My favorite places aren’t the biggest attractions, but the smaller venues.The personal connections. It’s what makes travel fun.
Maybe that’s why I like covering teams just as much on non-game days as the games themselves as a local sports writer for the past 40 years. (I now work for the Washington Post Express and 106.7 The Fan as a columnist.) Behind-the-scene stories interest me more.
So this year I’m going to write about smaller venues when possible. Anyone can talk about the Lincoln Memorial. I do it all the time. But these two portraits hang in the lobby of the Willard Hotel just past the clerks on the left. It’s a small section of the lobby where you can study them in peace.
The portrait above is of Abe Lincoln and sons Willie (far right) and Tad. The lower photo is Mary Lincoln and their son Robert Todd Lincoln. The Lincolns also had a fourth son, Edward Baker Lincoln, who died in 1951 at age three of tuberculosis.
It many ways, the Lincolns are a sad story. Abe may have been our greatest president in holding the union together during the Civil War, but the price was his own life at the hands of assassin John Wilkes Booth, who oddly is a distant cousin of mine.
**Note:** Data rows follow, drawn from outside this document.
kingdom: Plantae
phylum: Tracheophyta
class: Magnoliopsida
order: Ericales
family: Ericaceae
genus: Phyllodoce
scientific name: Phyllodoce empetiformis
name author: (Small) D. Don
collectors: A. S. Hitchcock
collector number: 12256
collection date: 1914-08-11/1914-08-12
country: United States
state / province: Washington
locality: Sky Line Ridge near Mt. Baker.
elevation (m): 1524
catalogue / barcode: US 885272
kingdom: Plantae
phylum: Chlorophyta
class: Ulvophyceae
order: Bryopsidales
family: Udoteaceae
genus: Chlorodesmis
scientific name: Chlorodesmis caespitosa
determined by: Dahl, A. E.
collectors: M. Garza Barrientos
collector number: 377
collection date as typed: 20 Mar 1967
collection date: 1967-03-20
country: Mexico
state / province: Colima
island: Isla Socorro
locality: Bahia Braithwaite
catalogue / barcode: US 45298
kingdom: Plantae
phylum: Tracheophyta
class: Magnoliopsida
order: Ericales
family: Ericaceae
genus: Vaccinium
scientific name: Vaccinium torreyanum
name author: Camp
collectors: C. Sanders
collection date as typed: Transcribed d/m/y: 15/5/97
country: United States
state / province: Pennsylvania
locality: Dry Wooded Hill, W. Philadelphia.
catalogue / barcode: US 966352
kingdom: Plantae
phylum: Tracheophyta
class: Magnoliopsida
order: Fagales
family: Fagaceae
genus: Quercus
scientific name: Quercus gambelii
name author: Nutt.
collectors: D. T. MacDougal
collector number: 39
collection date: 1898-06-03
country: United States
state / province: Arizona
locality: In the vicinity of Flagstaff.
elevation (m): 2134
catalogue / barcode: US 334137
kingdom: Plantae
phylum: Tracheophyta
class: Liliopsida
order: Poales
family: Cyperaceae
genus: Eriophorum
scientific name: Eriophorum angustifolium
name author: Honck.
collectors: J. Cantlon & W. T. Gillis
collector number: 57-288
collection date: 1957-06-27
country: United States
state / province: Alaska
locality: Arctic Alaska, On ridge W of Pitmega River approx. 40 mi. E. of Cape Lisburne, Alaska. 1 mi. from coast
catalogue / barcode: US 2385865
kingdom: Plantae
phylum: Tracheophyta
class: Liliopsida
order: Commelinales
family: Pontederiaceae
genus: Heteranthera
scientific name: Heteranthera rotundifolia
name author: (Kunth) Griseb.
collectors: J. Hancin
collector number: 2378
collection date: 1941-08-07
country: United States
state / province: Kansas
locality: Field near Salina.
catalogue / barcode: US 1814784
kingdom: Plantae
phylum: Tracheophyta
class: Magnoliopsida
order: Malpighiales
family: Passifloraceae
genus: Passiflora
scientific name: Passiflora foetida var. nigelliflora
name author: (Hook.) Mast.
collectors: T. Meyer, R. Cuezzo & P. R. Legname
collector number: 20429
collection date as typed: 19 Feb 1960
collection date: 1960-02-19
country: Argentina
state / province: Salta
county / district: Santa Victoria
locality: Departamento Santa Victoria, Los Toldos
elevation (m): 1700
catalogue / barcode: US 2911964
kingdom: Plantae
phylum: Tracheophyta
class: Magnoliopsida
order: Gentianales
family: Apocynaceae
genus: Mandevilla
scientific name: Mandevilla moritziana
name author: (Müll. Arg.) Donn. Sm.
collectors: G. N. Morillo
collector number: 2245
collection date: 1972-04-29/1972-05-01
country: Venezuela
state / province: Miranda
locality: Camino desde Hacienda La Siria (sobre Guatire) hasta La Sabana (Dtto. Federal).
Willie and Tad both contracted typhoid fever in 1862 during the family’s second year in the White House. Some say it was caused by the bad water conditions around the White House. Willie didn’t recover and died at age 13. It’s said Willie’s death was the greatest heartbreak of his father’s life. Tad would die at age 18 while traveling with his mother overseas for two years. All three boys are now buried alongside their parents in Springfield, Ill.
Robert Todd Lincoln was the only son that lived into adulthood. Indeed, he died in 1926 at age 82 after attending the dedication of the Lincoln Memorial four years earlier (shown left.) He was Secretary of War from 1881-85 and served as envoy to the United Kingdom. Robert is buried at Arlington National Cemetery after living in Washington much of his life.
Mary Lincoln died in 1882 at age 64. A life of heartache for sure, but we at least see the Lincolns shown in good times.